D.A. Daily Reader
*** Seeking submissions from all members of the D.A. Fellowship***
The World Service Conference Literature Committee is creating a D.A. Daily Reader. Please submit writing following the format in the samples below to be considered for publication. Please use MS Word. Only electronic submissions can be considered.
PLEASE NOTE: If you have previously submitted a meditation in the early 2000’s, please resubmit it now with attention to the updated criteria for submission. Please include a new D.A. quote and an updated release form.
Topic: One word or phrase to describe the subject of your written submission.
Reflection: (125 to 200 words): A personal reflection on an aspect of your Debtors Anonymous recovery. Suggested topics: D.A. Steps, Traditions, Tools, Promises, Slogans, or Concepts. A longer list of suggested topics is included below. We encourage you to focus your meditation on one of these topics.
Thought for the day: Condense your writing into one or two positive sentences (up to 40 words; 10-20 preferred).
Quote: A quote related to your meditation (up to 30 words). Quotes can be from D.A. Conference-Approved literature or GSB-Approved service literature. Please include source and page number.
For example: “Writing down what we spent grounded us in the present long enough for us to move out of fearful paralysis into hope-filled action.” Spirituality, D.A. pamphlet, p. 8.
Writing submissions and any questions can be emailed to:
Please download (below), sign, and submit the Assignment of Rights release form (separate release form for each submission).
Living within our means
D.A. Daily Reader Template
Thought for the day:
Quote and Source:
Meditation Sample #1
Topic: Living within our means
Reflection: When I was young, I thought the story of the tortoise and the hare was dumb. Everybody knew the hare got distracted here and there, but he still had plenty of time to outrun that old turtle. I always thought the slow, methodical plodding of the turtle was boring. Live on the edge!
Then I crashed, came to Debtors Anonymous, and began to apply slow, methodical plodding efforts. Miracles happened.
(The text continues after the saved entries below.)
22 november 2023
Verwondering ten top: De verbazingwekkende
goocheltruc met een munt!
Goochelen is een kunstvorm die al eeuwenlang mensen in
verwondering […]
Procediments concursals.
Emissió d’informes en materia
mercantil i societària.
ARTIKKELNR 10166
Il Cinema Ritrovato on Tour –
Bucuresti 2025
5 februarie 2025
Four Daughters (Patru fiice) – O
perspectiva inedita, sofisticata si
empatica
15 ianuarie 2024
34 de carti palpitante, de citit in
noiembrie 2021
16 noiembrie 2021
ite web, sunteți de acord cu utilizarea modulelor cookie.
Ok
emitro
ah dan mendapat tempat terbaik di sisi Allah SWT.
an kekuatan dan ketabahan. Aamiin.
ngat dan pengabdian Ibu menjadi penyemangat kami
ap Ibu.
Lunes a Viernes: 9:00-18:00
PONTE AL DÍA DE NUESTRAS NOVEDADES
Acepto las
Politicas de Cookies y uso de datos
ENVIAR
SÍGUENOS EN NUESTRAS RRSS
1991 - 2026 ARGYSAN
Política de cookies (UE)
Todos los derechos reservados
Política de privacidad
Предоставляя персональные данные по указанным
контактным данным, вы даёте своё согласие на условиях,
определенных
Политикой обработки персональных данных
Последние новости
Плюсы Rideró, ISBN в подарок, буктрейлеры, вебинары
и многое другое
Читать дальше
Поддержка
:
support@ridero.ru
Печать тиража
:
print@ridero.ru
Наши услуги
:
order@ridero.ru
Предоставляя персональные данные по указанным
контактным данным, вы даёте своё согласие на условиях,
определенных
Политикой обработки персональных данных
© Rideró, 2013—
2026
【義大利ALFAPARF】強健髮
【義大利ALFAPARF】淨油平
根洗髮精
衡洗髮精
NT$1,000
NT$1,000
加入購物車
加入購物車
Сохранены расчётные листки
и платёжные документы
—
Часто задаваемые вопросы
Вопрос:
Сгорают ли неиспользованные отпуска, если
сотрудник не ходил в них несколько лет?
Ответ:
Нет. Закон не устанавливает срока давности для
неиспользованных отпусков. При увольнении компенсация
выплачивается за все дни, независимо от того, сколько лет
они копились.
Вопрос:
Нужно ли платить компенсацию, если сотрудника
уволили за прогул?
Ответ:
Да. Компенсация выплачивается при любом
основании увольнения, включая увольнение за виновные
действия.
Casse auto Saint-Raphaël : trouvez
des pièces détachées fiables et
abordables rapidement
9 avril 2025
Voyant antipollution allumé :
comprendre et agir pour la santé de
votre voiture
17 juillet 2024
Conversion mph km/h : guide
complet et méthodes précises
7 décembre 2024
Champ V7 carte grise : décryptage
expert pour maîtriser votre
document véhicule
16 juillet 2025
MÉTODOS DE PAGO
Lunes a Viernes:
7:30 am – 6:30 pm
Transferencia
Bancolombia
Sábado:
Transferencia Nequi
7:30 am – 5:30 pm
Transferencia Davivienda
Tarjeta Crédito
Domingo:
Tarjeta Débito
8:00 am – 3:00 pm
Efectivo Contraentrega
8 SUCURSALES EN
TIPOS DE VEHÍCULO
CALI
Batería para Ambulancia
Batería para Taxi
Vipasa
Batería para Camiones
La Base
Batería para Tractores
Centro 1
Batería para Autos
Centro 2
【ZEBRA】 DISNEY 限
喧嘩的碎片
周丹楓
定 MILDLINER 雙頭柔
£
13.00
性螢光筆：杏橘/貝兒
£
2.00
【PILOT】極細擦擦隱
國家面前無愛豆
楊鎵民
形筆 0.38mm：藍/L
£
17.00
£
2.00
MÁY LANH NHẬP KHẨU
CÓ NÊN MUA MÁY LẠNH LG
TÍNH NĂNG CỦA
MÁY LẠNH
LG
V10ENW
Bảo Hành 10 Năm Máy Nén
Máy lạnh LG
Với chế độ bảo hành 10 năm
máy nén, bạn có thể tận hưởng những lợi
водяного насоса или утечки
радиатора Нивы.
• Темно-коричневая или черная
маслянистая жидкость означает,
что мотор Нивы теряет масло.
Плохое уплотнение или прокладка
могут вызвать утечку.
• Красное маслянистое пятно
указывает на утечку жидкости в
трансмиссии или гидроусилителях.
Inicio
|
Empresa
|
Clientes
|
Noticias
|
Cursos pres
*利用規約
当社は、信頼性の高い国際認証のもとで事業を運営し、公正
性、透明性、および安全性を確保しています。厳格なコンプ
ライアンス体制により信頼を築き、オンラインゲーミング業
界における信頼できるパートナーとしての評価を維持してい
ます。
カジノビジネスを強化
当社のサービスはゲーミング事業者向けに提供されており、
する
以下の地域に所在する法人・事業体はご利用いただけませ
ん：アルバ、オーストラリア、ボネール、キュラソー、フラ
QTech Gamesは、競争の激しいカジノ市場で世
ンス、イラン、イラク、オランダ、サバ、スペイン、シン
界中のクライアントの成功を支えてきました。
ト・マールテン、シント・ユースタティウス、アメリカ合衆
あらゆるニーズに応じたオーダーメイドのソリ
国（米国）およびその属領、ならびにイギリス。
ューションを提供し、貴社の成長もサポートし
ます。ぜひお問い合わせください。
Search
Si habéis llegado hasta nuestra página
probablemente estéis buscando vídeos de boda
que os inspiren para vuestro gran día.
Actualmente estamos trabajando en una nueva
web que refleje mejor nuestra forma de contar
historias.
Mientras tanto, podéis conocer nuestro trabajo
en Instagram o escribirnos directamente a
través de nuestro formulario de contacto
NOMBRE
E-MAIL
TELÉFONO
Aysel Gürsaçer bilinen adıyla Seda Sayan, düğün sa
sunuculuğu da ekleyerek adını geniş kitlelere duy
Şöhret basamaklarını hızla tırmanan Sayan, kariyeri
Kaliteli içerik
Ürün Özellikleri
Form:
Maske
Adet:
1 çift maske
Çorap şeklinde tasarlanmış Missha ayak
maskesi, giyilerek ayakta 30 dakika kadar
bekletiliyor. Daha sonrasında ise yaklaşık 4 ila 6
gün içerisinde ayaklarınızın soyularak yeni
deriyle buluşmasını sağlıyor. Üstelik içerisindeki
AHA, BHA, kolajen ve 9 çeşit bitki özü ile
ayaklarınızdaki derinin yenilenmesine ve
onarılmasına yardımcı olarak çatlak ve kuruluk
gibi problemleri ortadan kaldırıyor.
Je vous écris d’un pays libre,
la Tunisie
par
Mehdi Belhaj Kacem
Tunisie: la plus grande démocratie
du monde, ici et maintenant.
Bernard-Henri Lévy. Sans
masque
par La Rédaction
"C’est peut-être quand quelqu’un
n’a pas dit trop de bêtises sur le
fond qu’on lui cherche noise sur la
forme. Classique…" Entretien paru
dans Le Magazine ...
Early on, my Pressure Relief Group said to pay off debts slowly instead of getting a lump sum to magically be out of debt. The practice of writing that check every month for years would ensure I changed over time and built new habits. I cringed, not sure that boring, overwhelming task could be done. I’d never been able to do it before.
Somehow, I was willing to receive guidance. I worked the Steps, used the Tools, and wrote those small checks every month. Eleven years later, I believe absolutely in the slow unfolding process of D.A. I can’t wait to see, one step at a time, what the future holds.
Thought for the day: Consistent effort is the way to a new life.
Quote: “Just for this day, I will accept that I cannot solve all of my problems at once. I will take at least one small action toward my recovery.”
—Just For This Day, D.A. bookmark
Meditation Sample #2
Topic: Compulsive Spending
Reflection: While in recovery in Debtors Anonymous, I realized that much of my compulsive spending had been done trying to “keep up” with others. When I wrote down my numbers and kept accurate records, I was shocked to see how much money I spent on trying to maintain appearances by purchasing and acquiring things. Many of the items, especially those with brands or logos prominently displayed, were often not really attractive to me but I bought them anyway because they imparted a status of appearing prosperous and successful.
As I worked the Steps in D.A., I learned that much of my desire to acquire was based on my fear of never being nor having enough. Through the daily prayer and meditation of Step Eleven, my insatiable need to surround myself with a constant stream of material possessions has diminished. The sense of always longing for “more” has been replaced with gratitude for the abundance I already have. I realized that my relationships with other people and with my Higher Power are the only resources I really ever needed.
Thought for the day: My relationships with others and my Higher Power are the source of my abundance today.
Quote: “A common characteristic of compulsive spenders is that we live our lives based on what others think of us. We believe that our value lies in what we own and how we look. We delude ourselves into thinking that by owning things our lives can be fulfilled.”
—Recovery from Compulsive Spending, D.A. pamphlet, p. 8.
*Please keep submissions to 125-200 words. Longer submissions will be edited.